The Brazilian judiciary is an independent system,ruled by law, with administrative and financial autonomy under the Federal Constitution. Its primary function is to resolve conflicts and enforce individual, collective and social rights. It is composed of several courts distributed among federal and state levels, with the Federal Supreme Court“Supremo Tribunal Federal” (STF), made up of 11 justices, being the country’s highest court. The Federal Supreme Court is the body ultimately responsible for the interpretation and enforcement of the Constitution. Under it is the Superior Court of Justice (STJ), which is responsible for the uniform interpretation of federal legislation, as well as the regional federal, state and specialized courts. Brazil’s judiciary has three specialized courts dealing with matters outside general jurisdiction: Labor, Electoral and Military, each of them with their own regional and superior courts. They are headed, respectively, by the Superior Labor Court (TST), the Superior Electoral Court (TSE) and the Superior Military Court (STM).

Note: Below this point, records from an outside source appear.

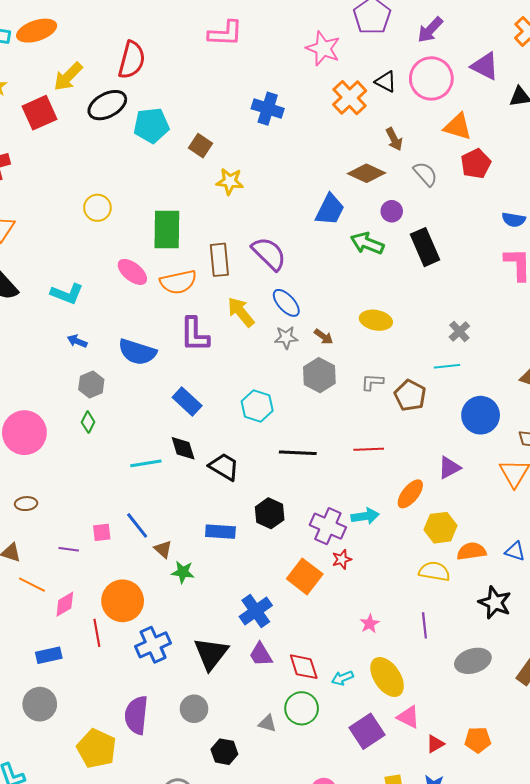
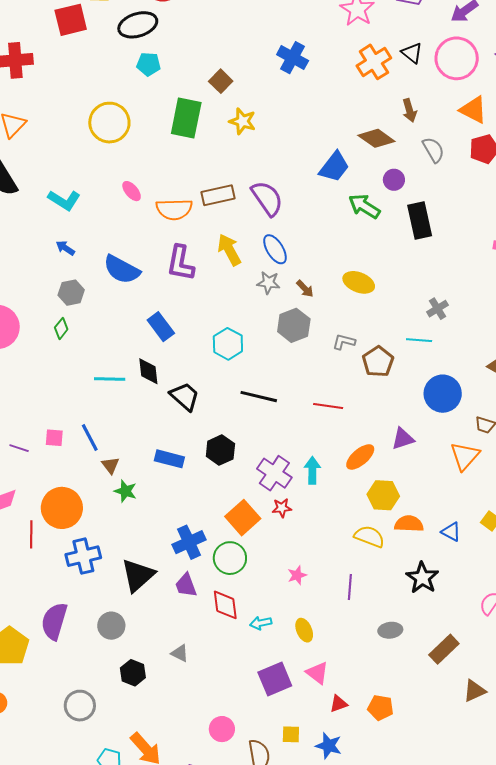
cyan pentagon: (151, 125) -> (149, 64), moved, size x0.7
yellow circle: (97, 208) -> (109, 123), size x1.5
green rectangle: (167, 230) -> (186, 118), moved
brown rectangle: (219, 260) -> (218, 195), turned 72
pink ellipse: (132, 272) -> (132, 191), size x0.7
cyan arrow: (365, 516) -> (312, 470), turned -92
gray ellipse: (473, 661) -> (390, 630), size x0.7
yellow ellipse: (387, 677) -> (304, 630), size x0.6
green circle: (302, 708) -> (230, 558), moved

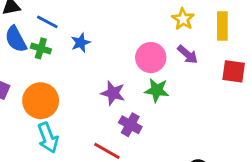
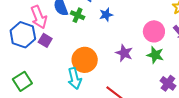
orange circle: (41, 101) -> (85, 60), moved
purple cross: (130, 125) -> (168, 83), moved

Foreign capital is defined under Brazilian law as being any assets, machinery or equipment entering Brazil from abroad, as well as financial or monetary resources, intended for the production of goods and services or to be used in economic activities in the country. In all cases, it must belong to individuals or legal entities residing, domiciled or headquartered outside Brazil.

Brazilian law allows for mergers and acquisitions(M&A) by foreign investors. No special rules apply, although FDI remains restricted in certain sensitive and strategic sectors listed below. Brazil’s official competition and antitrust regulator is the Brazilian Antitrust Authority (Cade), a federal body related to the Ministry of Justice and responsible for preventing, adjudicating and punishing acts of abuse of market power. Cade’s work is paired with the Economic Supervision Office (SEAE), which, under the Ministry of Finance, is responsible for developing policies regarding market regulation and competition. For M&A operations involving financial institutions, the main regulator is the Central Bank of Brazil. Since 2012, a new antitrust framework (Law 12,529/2011) has governed the competition protection system. It was designed to reformulate Cade’s workflow and accelerate decision-making on issues regarding competition. According to the watchdog institution, the average length of a merger analysis was lowered from 154 days in 2011, before the law came into force, to 31 days three years later. To further improve M&A regulations in Brazil, the Brazilian Mergers and Acquisitions Committee (CAF) was created in November 2012. The CAF brings together participants of the financial market and the São Paulo Stock Exchange (BM&F Bovespa) and is based on the United Kingdom’s Panel on Takeovers and Mergers. The Brazilian M&A Committee oversees a monitoring framework based almost entirely on self-regulation by publicly traded companies and has become a corporate governance quality seal for M&A transactions involving companies that have voluntarily adhered to its rules.